Employees at Acadia worked overtime beyond their day jobs to build the White Birches Camp, Schneider said at the Acadia National Park Advisory Commission meeting this month.
“Our team worked really hard to make it happen,” Schneider said.
Progress cited in housing for seasonal workers at Acadia
Schneider said an additional 28 bedrooms for the NPS staff is well under construction on Harden Farm Road off Kebo Street in Bar Harbor and a solicitation for bids for another 28 units was expected this month.

Photo of the 1960s-style apartment units on Harden Farm Road, before construction began to ultimately turn these into 56 units for Acadia National Park seasonal employees.
“It has been extraordinary to see how much we have been able to expand our housing portfolio,” Schneider said. “It’s so critical to have the staff that we need.”
In 2023, Stiles, the FOA CEO, said that the National Park Service offered 78 units for seasonal employees but required 165.

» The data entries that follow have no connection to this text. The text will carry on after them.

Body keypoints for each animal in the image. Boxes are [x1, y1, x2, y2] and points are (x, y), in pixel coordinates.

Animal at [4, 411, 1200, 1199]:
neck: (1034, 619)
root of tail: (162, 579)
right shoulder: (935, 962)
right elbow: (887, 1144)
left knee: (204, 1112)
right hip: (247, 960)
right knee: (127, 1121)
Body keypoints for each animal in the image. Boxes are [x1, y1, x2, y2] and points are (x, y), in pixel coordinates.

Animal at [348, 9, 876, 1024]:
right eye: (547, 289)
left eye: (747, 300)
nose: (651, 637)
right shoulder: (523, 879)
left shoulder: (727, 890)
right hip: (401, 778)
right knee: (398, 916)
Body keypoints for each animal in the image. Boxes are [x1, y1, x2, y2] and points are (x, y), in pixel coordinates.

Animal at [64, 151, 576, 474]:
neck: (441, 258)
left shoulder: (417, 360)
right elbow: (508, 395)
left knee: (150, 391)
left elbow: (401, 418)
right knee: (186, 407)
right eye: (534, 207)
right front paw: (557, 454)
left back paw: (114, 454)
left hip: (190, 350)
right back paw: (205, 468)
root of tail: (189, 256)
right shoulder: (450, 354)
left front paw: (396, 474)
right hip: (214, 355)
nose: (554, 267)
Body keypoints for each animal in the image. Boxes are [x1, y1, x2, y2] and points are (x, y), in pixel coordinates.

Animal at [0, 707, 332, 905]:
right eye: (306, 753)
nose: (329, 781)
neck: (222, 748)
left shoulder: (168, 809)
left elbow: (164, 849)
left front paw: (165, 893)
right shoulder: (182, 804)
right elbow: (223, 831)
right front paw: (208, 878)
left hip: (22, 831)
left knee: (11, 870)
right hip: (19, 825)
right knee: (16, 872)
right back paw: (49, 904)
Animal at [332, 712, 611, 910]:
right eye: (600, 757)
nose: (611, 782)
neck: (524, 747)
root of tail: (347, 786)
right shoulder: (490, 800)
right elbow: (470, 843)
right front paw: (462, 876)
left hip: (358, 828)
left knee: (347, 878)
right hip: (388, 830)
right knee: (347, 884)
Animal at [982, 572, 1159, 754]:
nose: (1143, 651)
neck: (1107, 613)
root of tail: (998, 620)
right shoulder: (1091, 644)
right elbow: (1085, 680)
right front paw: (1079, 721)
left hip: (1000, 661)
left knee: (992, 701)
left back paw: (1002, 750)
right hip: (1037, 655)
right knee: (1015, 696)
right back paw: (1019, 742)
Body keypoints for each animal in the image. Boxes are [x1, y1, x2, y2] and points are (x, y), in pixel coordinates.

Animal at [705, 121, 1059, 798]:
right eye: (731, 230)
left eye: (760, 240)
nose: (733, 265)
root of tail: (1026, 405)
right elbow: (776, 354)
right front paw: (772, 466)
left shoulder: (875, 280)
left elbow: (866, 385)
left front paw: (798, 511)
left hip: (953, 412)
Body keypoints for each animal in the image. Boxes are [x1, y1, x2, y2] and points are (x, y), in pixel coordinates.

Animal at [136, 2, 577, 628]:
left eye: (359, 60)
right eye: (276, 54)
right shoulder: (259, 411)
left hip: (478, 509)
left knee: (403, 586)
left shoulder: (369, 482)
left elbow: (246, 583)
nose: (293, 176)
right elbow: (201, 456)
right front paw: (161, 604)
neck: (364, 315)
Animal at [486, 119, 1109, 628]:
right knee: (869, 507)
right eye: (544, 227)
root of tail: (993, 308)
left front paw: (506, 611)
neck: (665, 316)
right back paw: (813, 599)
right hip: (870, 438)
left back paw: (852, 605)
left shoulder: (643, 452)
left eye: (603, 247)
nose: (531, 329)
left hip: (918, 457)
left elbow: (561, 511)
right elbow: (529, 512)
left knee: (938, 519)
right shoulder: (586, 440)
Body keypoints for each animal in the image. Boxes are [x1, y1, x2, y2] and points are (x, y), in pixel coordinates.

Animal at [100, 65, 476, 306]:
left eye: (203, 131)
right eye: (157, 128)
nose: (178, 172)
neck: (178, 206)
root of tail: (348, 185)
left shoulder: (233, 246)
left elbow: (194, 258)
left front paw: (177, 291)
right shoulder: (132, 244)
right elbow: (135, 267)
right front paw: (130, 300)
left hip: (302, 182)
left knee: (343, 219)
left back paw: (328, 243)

Since then, in addition to the 56 NPS apartments on Harden Farm Road, Friends of Acadia helped fund the White Birches Camp, constructed eight bedrooms at Dane Farm in Seal Harbor, acquired six 2-bedroom town homes in Trenton, occupied by several Island Explorer employees this year, and the 10-bedroom Kingsleigh Inn in Southwest Harbor for seasonal workers at Acadia.
Dean Clifton, a volunteer at Acadia National Park who has a site at White Birches, said he loves the new camp for RVers like himself and his wife and that he likes working with the public at Acadia. Clifton has volunteered the past two years at the Maine National Park, after driving up from his home in Titusville, Fla.
“We really enjoy it,” said Clifton, a retired handyman from Florida, said of White Birches. “It benefits everyone including the visitor.”